BEGIN Extracted material

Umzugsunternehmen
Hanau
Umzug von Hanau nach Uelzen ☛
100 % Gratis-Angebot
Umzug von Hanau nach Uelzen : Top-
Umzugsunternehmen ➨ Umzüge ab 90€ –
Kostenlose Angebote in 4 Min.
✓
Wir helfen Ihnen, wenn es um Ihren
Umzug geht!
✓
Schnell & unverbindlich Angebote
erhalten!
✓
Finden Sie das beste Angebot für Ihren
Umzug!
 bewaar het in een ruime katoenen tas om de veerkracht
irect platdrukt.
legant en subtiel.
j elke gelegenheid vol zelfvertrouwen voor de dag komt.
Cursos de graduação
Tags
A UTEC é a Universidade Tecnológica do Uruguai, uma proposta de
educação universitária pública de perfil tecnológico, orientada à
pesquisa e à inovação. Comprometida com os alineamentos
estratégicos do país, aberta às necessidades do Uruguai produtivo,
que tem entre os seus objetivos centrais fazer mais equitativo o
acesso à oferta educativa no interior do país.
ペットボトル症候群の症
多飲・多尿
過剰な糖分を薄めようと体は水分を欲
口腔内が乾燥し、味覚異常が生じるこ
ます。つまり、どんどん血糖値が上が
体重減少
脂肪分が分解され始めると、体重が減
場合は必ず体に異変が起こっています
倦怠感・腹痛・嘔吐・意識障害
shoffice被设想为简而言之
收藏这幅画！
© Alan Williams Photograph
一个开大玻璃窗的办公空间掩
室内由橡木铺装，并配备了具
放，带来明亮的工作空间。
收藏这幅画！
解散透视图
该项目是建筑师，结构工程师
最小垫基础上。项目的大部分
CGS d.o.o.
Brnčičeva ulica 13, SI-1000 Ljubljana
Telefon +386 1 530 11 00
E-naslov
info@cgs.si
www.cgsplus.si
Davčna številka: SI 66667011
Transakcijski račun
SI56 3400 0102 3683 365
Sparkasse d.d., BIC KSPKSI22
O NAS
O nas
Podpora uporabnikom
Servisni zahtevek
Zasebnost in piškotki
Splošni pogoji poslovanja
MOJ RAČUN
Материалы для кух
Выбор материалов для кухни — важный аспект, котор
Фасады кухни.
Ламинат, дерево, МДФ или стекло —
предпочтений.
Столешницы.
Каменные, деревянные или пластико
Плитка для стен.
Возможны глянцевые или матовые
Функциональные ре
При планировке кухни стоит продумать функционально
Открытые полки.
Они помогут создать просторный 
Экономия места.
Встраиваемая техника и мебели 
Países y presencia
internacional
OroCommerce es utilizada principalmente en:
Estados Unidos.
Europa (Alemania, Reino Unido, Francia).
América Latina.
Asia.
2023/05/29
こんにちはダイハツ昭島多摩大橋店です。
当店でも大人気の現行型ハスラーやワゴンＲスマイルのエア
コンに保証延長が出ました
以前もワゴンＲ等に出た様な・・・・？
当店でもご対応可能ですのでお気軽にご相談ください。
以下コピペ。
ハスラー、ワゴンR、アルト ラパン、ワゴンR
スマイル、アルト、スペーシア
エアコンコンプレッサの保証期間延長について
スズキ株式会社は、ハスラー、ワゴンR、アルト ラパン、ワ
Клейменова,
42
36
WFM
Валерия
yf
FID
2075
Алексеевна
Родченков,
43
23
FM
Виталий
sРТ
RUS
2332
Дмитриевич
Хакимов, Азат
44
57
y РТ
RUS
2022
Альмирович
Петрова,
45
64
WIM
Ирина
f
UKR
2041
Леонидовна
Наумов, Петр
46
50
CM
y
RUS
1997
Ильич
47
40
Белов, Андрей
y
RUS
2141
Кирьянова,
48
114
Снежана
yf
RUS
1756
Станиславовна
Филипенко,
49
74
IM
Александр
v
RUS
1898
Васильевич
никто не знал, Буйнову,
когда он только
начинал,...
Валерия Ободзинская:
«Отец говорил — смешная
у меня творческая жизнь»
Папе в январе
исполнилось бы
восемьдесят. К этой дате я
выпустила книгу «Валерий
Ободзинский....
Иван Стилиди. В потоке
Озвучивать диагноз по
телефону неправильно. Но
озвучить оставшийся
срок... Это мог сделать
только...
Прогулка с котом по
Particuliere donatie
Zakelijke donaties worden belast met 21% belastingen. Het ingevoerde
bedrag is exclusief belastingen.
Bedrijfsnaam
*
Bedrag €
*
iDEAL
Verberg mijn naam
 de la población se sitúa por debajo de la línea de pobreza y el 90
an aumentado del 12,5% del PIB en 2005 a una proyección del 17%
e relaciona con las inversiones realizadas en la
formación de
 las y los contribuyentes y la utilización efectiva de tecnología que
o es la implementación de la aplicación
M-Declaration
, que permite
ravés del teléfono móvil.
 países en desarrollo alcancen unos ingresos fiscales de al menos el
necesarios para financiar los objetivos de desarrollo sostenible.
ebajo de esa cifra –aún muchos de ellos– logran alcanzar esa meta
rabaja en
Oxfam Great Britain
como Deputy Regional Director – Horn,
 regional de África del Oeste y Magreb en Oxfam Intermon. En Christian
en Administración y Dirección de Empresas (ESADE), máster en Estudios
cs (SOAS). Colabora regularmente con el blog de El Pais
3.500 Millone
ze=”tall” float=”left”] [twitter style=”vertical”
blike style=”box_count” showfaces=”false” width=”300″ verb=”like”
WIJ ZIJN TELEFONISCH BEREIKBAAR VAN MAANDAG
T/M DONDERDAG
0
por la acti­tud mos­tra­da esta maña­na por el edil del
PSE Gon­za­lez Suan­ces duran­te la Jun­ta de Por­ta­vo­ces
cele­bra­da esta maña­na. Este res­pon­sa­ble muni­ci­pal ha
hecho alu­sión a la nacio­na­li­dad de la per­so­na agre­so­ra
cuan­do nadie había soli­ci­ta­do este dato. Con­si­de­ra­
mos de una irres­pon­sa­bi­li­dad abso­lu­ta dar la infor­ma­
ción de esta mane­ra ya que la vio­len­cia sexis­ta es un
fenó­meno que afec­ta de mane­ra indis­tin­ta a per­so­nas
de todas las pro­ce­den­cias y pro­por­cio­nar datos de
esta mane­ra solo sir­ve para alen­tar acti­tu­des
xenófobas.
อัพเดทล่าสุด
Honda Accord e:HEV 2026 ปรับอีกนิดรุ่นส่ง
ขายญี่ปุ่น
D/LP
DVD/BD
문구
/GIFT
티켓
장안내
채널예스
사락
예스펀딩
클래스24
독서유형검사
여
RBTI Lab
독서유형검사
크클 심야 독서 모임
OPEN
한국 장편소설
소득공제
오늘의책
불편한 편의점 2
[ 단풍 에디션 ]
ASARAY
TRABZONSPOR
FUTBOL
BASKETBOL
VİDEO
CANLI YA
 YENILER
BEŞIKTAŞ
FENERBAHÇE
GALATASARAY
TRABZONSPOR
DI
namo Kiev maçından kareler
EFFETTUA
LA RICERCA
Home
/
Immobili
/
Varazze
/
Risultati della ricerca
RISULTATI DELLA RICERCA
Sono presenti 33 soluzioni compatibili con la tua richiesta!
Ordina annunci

END Extracted material

### Problem requirements
Pull each line containing "Angebote" from the records.

### Output
Kostenlose Angebote in 4 Min.
Schnell & unverbindlich Angebote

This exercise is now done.